Patents vs. Trade Secret: Which is Right for You?

Patents vs. Trade Secret: Which is Right for You?

An Article in Schott, P.C.’s IP Law For Start-ups Series
By Stephen B. Schott

Patents prevent others from using your idea in exchange for you sharing that idea publicly. Trade secrets reward you for keeping your idea secret from others. So interestingly, the legal protection for each originates from different sources: open disclosure (patents) vs. secrecy (trade secrets).

You may face a decision about which one is right for you.


What is the Legal Right?

A patent is a government license to exclude others from making, using, or selling an invention for a set period.

A trade secret is:

  • information, including a formula, pattern, compilation, program, device, method, technique, or process,
  • that derives independent economic value, actual or potential, from not being generally known to or readily ascertainable through appropriate means by other persons who might obtain economic value from its disclosure or use; and
  • is the subject of efforts that are reasonable under the circumstances to maintain its secrecy.

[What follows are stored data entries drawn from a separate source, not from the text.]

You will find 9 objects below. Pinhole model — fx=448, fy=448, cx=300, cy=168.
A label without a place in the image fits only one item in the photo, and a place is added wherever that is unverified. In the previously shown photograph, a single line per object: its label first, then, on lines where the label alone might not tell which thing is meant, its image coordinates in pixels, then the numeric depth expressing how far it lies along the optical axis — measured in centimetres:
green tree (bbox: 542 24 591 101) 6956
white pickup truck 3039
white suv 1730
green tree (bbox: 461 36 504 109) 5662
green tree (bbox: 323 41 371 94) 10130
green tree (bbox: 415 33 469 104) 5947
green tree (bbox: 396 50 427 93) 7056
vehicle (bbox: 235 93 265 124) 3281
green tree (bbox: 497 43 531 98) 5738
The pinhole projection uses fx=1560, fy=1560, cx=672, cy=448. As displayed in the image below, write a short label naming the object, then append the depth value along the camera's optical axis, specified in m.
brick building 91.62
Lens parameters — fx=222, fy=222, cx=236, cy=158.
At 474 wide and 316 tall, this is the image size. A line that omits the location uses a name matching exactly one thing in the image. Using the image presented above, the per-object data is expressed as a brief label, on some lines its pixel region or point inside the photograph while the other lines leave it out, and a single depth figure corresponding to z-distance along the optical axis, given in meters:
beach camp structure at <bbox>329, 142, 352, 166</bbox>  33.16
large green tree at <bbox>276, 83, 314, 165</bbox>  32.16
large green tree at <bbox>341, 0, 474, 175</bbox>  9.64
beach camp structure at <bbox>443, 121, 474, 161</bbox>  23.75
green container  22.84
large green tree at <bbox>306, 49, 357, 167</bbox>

Considerations When Deciding Between Patents and Trade Secrets

Because trade secrets can be reverse-engineered or disclosed, patents provide a more reliable form of protection. The best trade secrets are things like the formulas for Coca-Cola and KFC’s fried chicken recipe, which despite their known ingredients resist people’s best efforts to reproduce them.

Patents, on the other hand, provide protection in spite of an invention’s simplicity. In fact, the simple, easier-to-copy inventions are ideal for patents. The hair scrunchy (SCUNCI(R)) was easy to copy but the inventor made money because she had a patent. Patents also give a company tangible assets and the ability to market products and services as “patented.”